- **SOURCE EXTRACT**
◇ ◇ ◇

Frameworks on Apache Mesos
March 9, 2016
We previously talked a bit about our production stack. We’re now going deeper into the container orchestration system used at Ognitio: Apache Mesos. Mesos plays a central role in the management of our services as it provides us with very convenient abstractions to control complex systems and our resources.
Apache Mesos is an open source project originally developed at the University of California, Berkeley. The project has been deployed in several large companies such as Twitter, Netflix or Apple. It has extensively been inspired by a few large-scale cluster management schedulers like Borg and Omega running at Google. Today, Mesos gathers hundreds of contributors and thousands of enthusiasts around the globe.
To describe it simply, Apache Mesos is a cluster management system which allows you to run a huge amount of jobs across multiple machines. It assures fault-tolerant operations and elastic distributed systems to run tasks effectively.
The “data centers as a computer” crusade has been going on for a number of years. These ideas were mainly made possible via the usage of containers isolation instead of virtual machines which helped developers launch new instances in a few seconds. One can imagine the effect of such improvements at the scale of a company like Google. This evolution resulted in an avalanche of new tools and gained an enormous amount of energy in software development processes.
These recent advancements allow developers to build better products, measure revenues and losses efficiently, optimize infrastructure costs and confidently iterate releases for their applications. As a business is growing, visibility, control and reactivity become major requirements.
Orchestration systems such as Mesos have been developed with a lot of expectations:
- Effective usage of resources
- Fault tolerance
- Job allocation problems (i.e. services, batch jobs and cron jobs)
- Load trend monitoring (e.g. autoscaling, automatic rollback…)
- and more…
In this article we will describe how Apache Mesos and his framework abstraction are used at Ognitio to solve our problems and provide distinguished services.
As stated before, Apache Mesos manages cluster of machines and provide practical abstraction to manipulate resources. It consists of master and slave daemons running in the cluster’s nodes.

◇ ◇ ◇

- **SOURCE MATERIAL**
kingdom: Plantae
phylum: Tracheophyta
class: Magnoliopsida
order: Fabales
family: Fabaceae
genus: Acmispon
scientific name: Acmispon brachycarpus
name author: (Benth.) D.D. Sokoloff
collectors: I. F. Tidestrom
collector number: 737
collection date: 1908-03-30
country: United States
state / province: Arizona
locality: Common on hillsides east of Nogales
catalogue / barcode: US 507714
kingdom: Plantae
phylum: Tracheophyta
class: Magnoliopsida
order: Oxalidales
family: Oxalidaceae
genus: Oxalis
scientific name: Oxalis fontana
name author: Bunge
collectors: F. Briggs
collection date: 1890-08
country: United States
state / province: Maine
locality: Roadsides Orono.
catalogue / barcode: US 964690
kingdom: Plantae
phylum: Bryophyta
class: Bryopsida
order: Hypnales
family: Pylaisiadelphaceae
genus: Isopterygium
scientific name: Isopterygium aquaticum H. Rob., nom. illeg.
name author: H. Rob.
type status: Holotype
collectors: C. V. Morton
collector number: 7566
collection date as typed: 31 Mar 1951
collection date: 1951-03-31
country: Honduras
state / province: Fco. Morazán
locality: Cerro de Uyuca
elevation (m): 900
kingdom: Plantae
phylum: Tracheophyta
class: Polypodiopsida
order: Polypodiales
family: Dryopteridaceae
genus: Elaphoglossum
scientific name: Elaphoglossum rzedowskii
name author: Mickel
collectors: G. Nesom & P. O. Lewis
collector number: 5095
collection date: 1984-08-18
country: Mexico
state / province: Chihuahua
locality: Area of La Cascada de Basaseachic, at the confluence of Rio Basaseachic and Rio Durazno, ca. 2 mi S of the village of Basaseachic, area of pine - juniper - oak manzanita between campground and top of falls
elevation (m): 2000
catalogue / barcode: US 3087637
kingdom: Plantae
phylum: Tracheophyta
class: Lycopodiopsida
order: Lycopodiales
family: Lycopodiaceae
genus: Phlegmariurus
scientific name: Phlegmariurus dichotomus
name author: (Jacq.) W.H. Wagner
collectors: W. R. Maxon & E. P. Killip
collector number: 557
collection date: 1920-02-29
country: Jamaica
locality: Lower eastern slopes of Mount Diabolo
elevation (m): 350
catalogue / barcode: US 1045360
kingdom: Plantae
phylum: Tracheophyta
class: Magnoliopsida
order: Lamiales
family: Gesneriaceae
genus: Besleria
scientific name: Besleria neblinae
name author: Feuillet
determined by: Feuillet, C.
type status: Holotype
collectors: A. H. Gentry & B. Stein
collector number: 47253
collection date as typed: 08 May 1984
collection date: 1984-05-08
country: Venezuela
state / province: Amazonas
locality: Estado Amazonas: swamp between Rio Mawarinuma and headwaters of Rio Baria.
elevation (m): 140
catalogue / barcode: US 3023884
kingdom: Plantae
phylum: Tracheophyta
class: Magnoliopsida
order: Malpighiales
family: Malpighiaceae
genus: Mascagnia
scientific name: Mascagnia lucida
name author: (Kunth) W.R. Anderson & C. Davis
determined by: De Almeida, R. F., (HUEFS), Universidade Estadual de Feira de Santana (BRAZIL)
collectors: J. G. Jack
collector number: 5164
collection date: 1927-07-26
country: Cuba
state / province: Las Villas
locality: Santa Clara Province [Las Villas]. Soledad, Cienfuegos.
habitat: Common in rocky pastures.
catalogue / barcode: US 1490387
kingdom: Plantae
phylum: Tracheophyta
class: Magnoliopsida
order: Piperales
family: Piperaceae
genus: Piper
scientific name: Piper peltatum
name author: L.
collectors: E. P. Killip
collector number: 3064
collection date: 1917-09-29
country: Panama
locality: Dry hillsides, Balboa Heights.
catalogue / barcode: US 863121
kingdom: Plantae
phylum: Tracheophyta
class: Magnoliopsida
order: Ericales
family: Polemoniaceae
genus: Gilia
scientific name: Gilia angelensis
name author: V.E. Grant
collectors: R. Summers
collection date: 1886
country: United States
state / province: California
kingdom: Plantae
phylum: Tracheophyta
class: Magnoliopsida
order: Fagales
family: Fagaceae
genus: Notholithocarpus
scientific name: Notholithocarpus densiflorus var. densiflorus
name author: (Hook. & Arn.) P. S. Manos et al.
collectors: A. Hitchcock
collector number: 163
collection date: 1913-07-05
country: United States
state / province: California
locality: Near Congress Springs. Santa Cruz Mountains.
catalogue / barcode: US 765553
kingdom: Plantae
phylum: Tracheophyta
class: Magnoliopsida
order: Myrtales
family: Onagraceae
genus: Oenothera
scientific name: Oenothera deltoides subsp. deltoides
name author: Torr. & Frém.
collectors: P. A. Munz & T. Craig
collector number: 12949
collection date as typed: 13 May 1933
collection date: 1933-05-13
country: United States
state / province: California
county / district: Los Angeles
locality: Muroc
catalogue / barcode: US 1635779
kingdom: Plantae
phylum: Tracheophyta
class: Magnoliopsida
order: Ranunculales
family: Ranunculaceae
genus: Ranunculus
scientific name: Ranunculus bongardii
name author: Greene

◇ ◇ ◇

- **EXERCISE TASKS**
A. In the article on Apache Mesos:
(i) At which university was Apache Mesos originally developed?
(ii) Which two Google cluster management schedulers inspired it?
(iii) What two kinds of daemons does Mesos consist of?
B. Can you resume the article on Apache Mesos frameworks, picking up right after its last sentence?

- **ANSWERS TO THE EXERCISES**
A.
(i) The University of California, Berkeley.
(ii) Borg and Omega.
(iii) Master and slave daemons.

B.
The masters, a quorum of replicas, manage the slaves where your tasks will run. There is no scheduling logic built-in around Mesos. For such thing, you’ll need a framework to schedule your tasks. What the Mesos masters do, is constantly provide frameworks with updated resources offers. The frameworks then accept or decline these offers in order to execute new tasks. A framework can be viewed in two distinct parts: a scheduler and an executor.
The schedulers act like services which manage resources offers from the Mesos masters. When it accepts an offer, it then gives the master needed information about what’s to run in the slave (i.e. executor & task). A scheduler also provides further capabilities to manage the kind of apps it is supposed to control. In fact, it is the intelligence around what’s running. For example, a Kafka framework might interface methods to add/update/list topics, partitions and brokers.
The executors are generally very short programs that get executed in the Mesos slaves and run the tasks it has been requested by the scheduler.
The frameworks often come with a REST API and a CLI to help human operators or other systems granularly manage their tasks. You could, for instance, build up an auto scaling orchestration system outside of your schedulers.
To name a few popular frameworks, Marathon is one of them. It runs on top of Apache Mesos and provides needed scheduling features for long running services such as high availability, service discovery, constraints or health checks. It also comes with a neat web interface.
Apache Aurora is another, more sophisticated, framework that we use in our clusters.
Mesos frameworks are elegant ways to think about your cluster. In the next section we’ll see a very quick overview about multi-frameworks infrastructures and how they make our development life cycle easier.
There are numerous of reasons why you might want to write your own frameworks. One of them being operational automation for your tasks. If there were no schedulers, you would have to write down most of the intelligence and configurations independently in each one of your apps. With frameworks you have the convenient ability to namespace and control your environment effectively.
Things get exciting as you get hierarchical dependencies between your schedulers. For example, a logging framework might depends on a several other schedulers such as Kafka (which in turn depends on Zookeeper), Flume and Elasticsearch.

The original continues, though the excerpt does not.